Dated British WW2 film, with heavy-handed messages and cameoing stars
THEY WERE NOT DIVIDED is a near-forgotten British WW2 movie, directed by none other than Terence Young, the man who would later helm DR NO and FROM Russia WITH LOVE amongst other well-remembered movies. By comparison, this is the kind of film that few people bother watching and even fewer remember these days. It doesn't help that the script is quite dry, the narrative fairly stodgy, and there's a distinct lack of big-name actors to give audiences a reason to watch. Instead, THEY WERE NOT DIVIDED goes for a low key, almost documentary-style approach as it follows new recruits as they join a Welsh Guards battalion, train, and eventually journey to France to see action in their tanks.

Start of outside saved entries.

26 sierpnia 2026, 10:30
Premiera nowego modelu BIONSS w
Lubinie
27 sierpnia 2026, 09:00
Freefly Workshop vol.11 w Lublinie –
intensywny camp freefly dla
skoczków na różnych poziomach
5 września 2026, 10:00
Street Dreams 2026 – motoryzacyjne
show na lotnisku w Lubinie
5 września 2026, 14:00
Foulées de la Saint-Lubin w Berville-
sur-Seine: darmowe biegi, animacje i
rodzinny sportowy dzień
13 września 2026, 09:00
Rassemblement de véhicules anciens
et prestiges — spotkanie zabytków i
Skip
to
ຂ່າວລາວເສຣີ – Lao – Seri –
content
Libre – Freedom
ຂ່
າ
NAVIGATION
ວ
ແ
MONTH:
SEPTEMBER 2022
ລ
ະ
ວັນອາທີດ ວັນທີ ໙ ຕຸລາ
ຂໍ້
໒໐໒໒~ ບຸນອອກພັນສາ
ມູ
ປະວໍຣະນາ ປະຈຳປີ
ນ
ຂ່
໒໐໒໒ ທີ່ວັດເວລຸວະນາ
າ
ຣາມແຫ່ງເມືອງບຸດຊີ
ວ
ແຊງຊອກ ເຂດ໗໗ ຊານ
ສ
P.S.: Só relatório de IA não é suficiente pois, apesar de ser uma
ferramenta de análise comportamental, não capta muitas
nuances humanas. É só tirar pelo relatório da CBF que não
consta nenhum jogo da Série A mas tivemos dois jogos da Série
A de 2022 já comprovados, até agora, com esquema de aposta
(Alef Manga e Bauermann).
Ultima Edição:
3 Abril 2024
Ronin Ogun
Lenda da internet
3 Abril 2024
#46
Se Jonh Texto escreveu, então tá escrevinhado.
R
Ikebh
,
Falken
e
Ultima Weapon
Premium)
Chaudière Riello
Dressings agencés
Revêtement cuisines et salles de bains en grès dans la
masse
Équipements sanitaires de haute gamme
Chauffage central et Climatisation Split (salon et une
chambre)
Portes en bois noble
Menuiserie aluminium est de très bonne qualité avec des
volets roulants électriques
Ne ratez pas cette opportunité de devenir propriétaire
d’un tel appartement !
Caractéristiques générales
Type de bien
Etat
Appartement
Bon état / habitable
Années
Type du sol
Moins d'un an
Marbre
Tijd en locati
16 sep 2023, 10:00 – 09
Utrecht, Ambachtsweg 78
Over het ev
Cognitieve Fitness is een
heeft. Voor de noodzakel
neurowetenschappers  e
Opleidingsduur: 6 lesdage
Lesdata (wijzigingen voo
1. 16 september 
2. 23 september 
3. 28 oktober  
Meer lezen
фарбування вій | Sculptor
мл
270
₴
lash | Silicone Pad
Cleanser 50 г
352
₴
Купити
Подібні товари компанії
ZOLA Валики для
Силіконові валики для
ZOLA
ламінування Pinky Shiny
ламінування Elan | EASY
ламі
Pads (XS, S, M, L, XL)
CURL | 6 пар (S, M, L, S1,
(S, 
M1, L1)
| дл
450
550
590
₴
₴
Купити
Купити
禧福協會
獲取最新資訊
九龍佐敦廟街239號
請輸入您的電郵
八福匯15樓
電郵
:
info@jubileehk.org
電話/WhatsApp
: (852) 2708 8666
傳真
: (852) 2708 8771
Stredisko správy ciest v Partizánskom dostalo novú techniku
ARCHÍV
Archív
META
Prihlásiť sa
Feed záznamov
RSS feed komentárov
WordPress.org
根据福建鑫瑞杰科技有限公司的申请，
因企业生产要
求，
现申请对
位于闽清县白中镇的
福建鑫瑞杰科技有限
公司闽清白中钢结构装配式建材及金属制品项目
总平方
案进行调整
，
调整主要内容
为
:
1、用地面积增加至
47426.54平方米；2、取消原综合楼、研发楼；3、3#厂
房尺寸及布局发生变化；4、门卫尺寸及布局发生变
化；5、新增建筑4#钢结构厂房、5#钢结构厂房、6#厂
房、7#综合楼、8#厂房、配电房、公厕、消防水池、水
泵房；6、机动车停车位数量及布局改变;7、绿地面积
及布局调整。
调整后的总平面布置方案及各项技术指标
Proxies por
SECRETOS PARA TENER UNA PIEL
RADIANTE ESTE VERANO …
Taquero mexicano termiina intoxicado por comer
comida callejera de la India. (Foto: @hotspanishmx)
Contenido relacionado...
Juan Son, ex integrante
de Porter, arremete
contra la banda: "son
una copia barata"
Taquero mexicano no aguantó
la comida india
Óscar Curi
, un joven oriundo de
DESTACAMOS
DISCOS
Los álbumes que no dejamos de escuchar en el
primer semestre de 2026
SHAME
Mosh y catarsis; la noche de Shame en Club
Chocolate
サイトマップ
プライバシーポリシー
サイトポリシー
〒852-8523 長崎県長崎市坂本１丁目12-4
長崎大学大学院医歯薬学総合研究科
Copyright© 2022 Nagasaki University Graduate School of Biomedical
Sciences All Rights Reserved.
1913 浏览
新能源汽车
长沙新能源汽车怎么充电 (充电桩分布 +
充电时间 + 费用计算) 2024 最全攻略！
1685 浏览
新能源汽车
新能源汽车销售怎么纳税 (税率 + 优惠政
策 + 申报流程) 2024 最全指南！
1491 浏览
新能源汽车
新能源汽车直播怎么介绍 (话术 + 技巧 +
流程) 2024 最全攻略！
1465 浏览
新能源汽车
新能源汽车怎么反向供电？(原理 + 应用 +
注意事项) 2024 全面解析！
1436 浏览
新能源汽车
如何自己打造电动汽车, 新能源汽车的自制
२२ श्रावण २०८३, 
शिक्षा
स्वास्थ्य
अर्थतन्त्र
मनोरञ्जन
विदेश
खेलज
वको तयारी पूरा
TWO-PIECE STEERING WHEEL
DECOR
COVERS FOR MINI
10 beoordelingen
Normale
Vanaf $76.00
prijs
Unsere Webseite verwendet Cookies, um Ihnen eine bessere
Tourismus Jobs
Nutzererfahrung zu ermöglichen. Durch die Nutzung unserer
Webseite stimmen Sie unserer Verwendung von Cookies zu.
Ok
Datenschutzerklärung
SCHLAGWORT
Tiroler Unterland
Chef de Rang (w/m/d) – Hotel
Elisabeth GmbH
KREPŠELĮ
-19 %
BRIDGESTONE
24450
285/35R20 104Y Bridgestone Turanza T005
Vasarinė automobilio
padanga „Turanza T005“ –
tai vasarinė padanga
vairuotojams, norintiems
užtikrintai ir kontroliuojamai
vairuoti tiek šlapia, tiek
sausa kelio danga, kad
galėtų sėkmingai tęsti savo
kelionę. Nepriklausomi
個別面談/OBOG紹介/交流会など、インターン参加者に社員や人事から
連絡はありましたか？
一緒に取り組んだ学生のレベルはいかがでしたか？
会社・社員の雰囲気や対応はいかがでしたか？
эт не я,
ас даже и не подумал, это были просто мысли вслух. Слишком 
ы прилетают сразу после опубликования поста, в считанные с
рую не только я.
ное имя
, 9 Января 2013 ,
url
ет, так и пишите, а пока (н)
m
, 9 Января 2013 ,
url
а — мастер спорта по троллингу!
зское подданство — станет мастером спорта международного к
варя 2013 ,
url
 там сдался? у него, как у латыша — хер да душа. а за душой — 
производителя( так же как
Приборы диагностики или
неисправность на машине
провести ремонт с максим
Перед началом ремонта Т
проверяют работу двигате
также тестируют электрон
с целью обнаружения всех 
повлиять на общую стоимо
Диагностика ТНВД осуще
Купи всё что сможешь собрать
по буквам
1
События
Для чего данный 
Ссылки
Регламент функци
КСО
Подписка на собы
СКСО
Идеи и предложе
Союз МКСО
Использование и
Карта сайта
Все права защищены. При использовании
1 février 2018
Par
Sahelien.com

This kind of template is familiar from the modern-day likes of BAND OF BROTHERS but the execution is only so-so here. There's a lot of talk and back-and-forth dialogue, but when it comes to the action, the big set-pieces that everybody remembers are hurried through. Stock footage is also used quite liberally. I didn't mind the unknown lead actors, although the heavy-handed messages smack of propaganda (basically, America and Britain should work together as one) which is bizarre given that the war had been over for four years when this was shot.
Most of the fun comes from spotting future actors in support. Michael Brennan (LUST FOR A VAMPIRE) is particularly good fun as the enthusiastic Welsh soldier, and there's a cameo from real-life RSM Brittain, who adds some humour. Christopher Lee only has a couple of lines but is in the background in almost every scene in the film, while future Q Desmond Llewellyn plays a tank driver.